In general I agree, however right now I had the choice between
submitting these changes for 2.4 first and not submitting them at all
(at least for some months more). I chose the former.
> > The patch makes getsockopt(2) sanity-check the value pointed to by
> > the optlen argument early on. This is a security hardening measure
> > intended to prevent exploitation of certain potential vulnerabilities in
> > socket type specific getsockopt() code on UP systems.
>
> It's not only insufficient on SMP, but even on UP where a thread
> can sleep in get_user and another one can run in this time.
Good point. However, what about this special case? -
We're on UP. sys_getsockopt() does get_user() (due to the patch) and
makes sure that the passed *optlen is sane.
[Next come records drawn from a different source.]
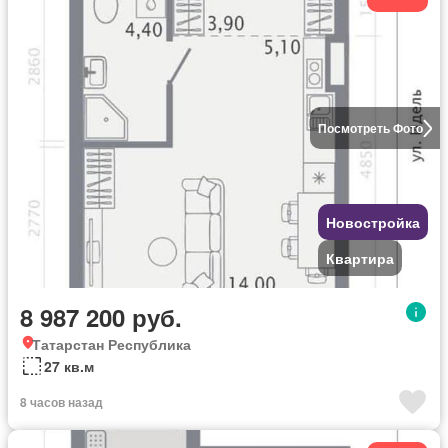
Посмотреть Фото
Новостройка
Квартира
8 987 200 руб.
Татарстан Республика
27 кв.м
8 часов назад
Even if this get_user()
sleeps, the value it returns in "len" is what's currently in memory at
the time of the get_user() return (correct?) Then an underlying
*getsockopt() function does another get_user() on optlen (same address),
without doing any other user-space data accesses or anything else that
could sleep first. Is it possible that this second get_user()
invocation would sleep? I think not since it's the same address that
we've just read a value from, we did not leave kernel space, and we're
on UP (so no other processor could have changed the mapping). So the
patch appears to be sufficient for this special case (which is not
unlikely).
Of course, it is possible that I am wrong about some of the above;
please correct me if so.
> If there is really a length checking bug somewhere it needs to be
> fixed in a race-free way.
Indeed, all known bugs need to be fixed properly.